Siempre que ocurría algo superior a la comprensión de los vecinos de
Paramelle, preguntaban, como a un oráculo, al tío Manuel el Viajante,
hoy traficante en ganado vacuno. ¡Sabía tantas cosas! ¡Había corrido
tantas tierras! Así, cuando vieron al señorito Roberto Santomé en aquel
condenado coche que sin caballos iba como alma que el diablo lleva,
acosaron al viejo en la feria de la Lameiroa. El único que no
preguntaba, y hasta ponía cara de fisga, era Jácome Fidalgo, alias
Mansegura, cazador furtivo injerto en contrabandista y sabe Dios si algo
más: ¡buen punto! Acababa el tal de mercar un rollo de alambre, para
amañar sus jaulas de codorniz y perdiz, y con el rollo en la derecha, su
chiquillo agarrado a la izquierda, la vetusta carabina terciada al
hombro, contraída la cara en una mueca de escepticismo, aguardaba la
sentencia relativa a la consabida endrómena. El viejo Viajante,
ahuecando la voz, tomó la palabra.
—Parecéis parvosa. Os pasmáis de lo menos. ¡Como nunca somástedes el
nariz fuera de este rincón del mundo! ¡Si hubiésedes cruzado a la otra
banda del mar, allí sí que encontraríades invenciones! Para cada divina
cosa, una mecánica diferente: ¡hasta para descalzar las hay!

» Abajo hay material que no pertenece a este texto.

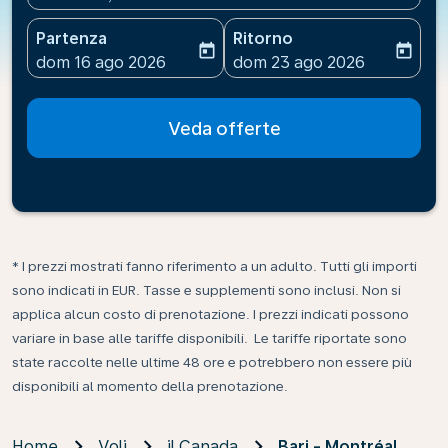
Partenza
Ritorno
today
today
fc-booking-departure-date-aria-label
fc-booking-return-date-ari
dom 16 ago 2026
dom 23 ago 2026
Veda offerte
* I prezzi mostrati fanno riferimento a un adulto. Tutti gli importi
sono indicati in EUR. Tasse e supplementi sono inclusi. Non si
applica alcun costo di prenotazione. I prezzi indicati possono
variare in base alle tariffe disponibili. Le tariffe riportate sono
state raccolte nelle ultime 48 ore e potrebbero non essere più
disponibili al momento della prenotazione.
Home
Voli
il Canada
Bari - Montréal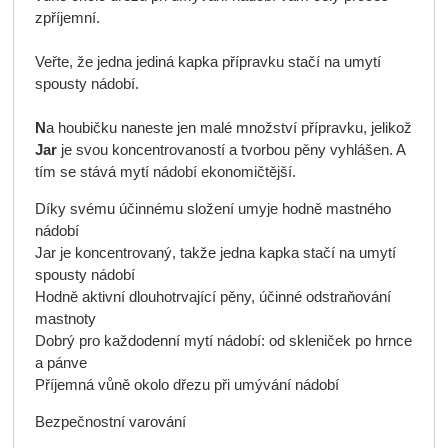
zpříjemní.
Veřte, že jedna jediná kapka přípravku stačí na umytí
spousty nádobí.
N
a houbičku naneste jen malé množství přípravku, jelikož
Jar
je svou koncentrovaností a tvorbou pěny vyhlášen. A
tím se stává mytí nádobí ekonomičtější.
Díky svému účinnému složení umyje hodně mastného
nádobí
Jar je koncentrovaný, takže jedna kapka stačí na umytí
spousty nádobí
Hodně aktivní dlouhotrvající pěny, účinné odstraňování
mastnoty
Dobrý pro každodenní mytí nádobí: od skleniček po hrnce
a pánve
Příjemná vůně okolo dřezu při umývání nádobí
Bezpečnostní varování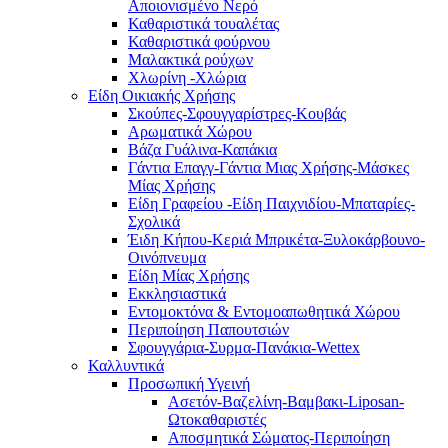
Αποιονισμένο Νερό
Καθαριστικά τουαλέτας
Καθαριστικά φούρνου
Μαλακτικά ρούχων
Χλωρίνη -Χλώρια
Είδη Οικιακής Χρήσης
Σκούπες-Σφουγγαρίστρες-Κουβάς
Αρωματικά Χώρου
Βάζα Γυάλινα-Καπάκια
Γάντια Επαγγ-Γάντια Μιας Χρήσης-Μάσκες
Μίας Χρήσης
Είδη Γραφείου -Είδη Παιχνιδίου-Μπαταρίες-
Σχολικά
Έιδη Κήπου-Κεριά Μπρικέτα-Ξυλοκάρβουνο-
Οινόπνευμα
Είδη Μίας Χρήσης
Εκκλησιαστικά
Εντομοκτόνα & Εντομοαπωθητικά Χώρου
Περιποίηση Παπουτσιών
Σφουγγάρια-Συρμα-Πανάκια-Wettex
Καλλυντικά
Προσωπική Υγεινή
Ασετόν-Βαζελίνη-Βαμβακι-Liposan-
Ωτοκαθαριστές
Αποσμητικά Σώματος-Περιποίηση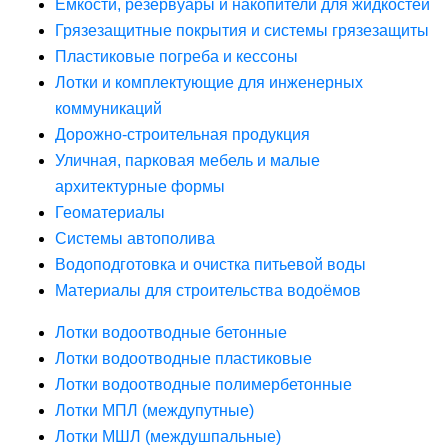
Ёмкости, резервуары и накопители для жидкостей
Грязезащитные покрытия и системы грязезащиты
Пластиковые погреба и кессоны
Лотки и комплектующие для инженерных
коммуникаций
Дорожно-строительная продукция
Уличная, парковая мебель и малые
архитектурные формы
Геоматериалы
Системы автополива
Водоподготовка и очистка питьевой воды
Материалы для строительства водоёмов
Лотки водоотводные бетонные
Лотки водоотводные пластиковые
Лотки водоотводные полимербетонные
Лотки МПЛ (междупутные)
Лотки МШЛ (междушпальные)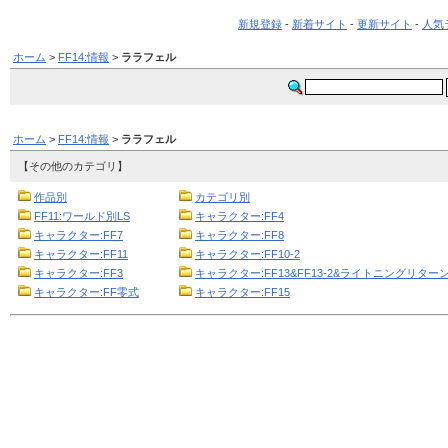
新規登録
-
新着サイト
-
更新サイト
-
人気
ホーム
>
FF14:情報
>
ララフェル
ホーム
>
FF14:情報
>
ララフェル
【その他のカテゴリ】
作品別
カテゴリ別
FF11:ワールド別LS
キャラクター:FF4
キャラクター:FF7
キャラクター:FF8
キャラクター:FF11
キャラクター:FF10-2
キャラクター:FF3
キャラクター:FF13&FF13-2&ライトニングリターン
キャラクター:FF零式
キャラクター:FF15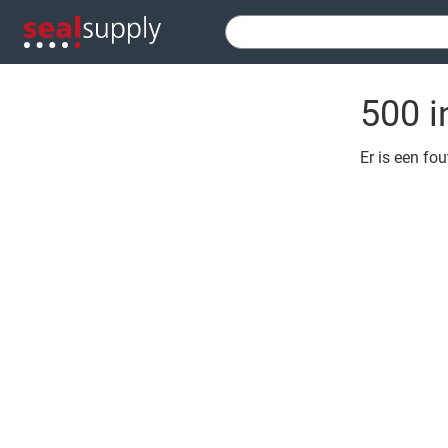
500 i
Er is een fo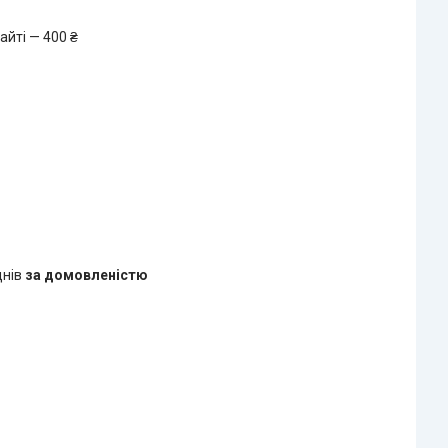
айті — 400 ₴
днів
за домовленістю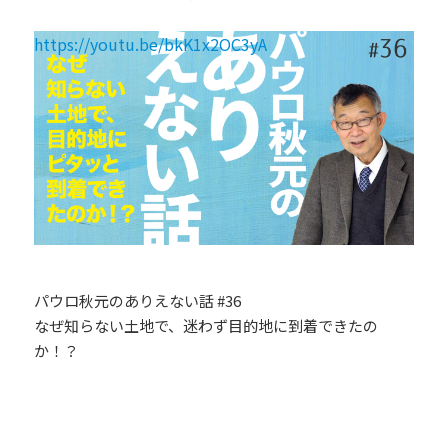
https://youtu.be/bkK1x2OC3yA
パウロ秋元のありえない話 #36
なぜ知らない土地で、迷わず目的地に到着できたの
か！？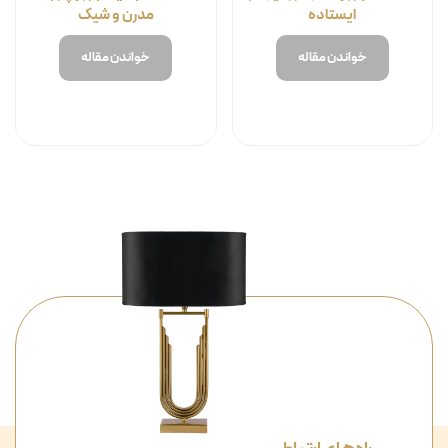
ایستاده
مدرن و شیک
خواندن مقاله
خواندن مقاله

Con estas noticias no se dio por enterado el grupo de preguntones.
Quién se rascaba la oreja, quién meneaba la cabeza, caviloso. Fidalgo
tuvo la desvergüenza de soltar una risilla insolente, que rasgó de oreja
a oreja su boca de jimio. Con sorna, guardándose el alambre en el
bolsillo de la gabardina, murmuró:
—Máquinas para se descalzar, ¿eh? ¿Y no las hay también para...?
Soltó la indecencia gorda, provocando en el compadrío una explosión de risotadas, y chuscando un ojo añadió socarronamente:
—¡A largas tierras, largos engaños! Si el Viajante no cierta a poner
claro lo que es ese coche de Judas, vos lo aclararé yo, ¡careta!, vos lo
aclararé yo. ¿Vístedes vos el camino de fierro?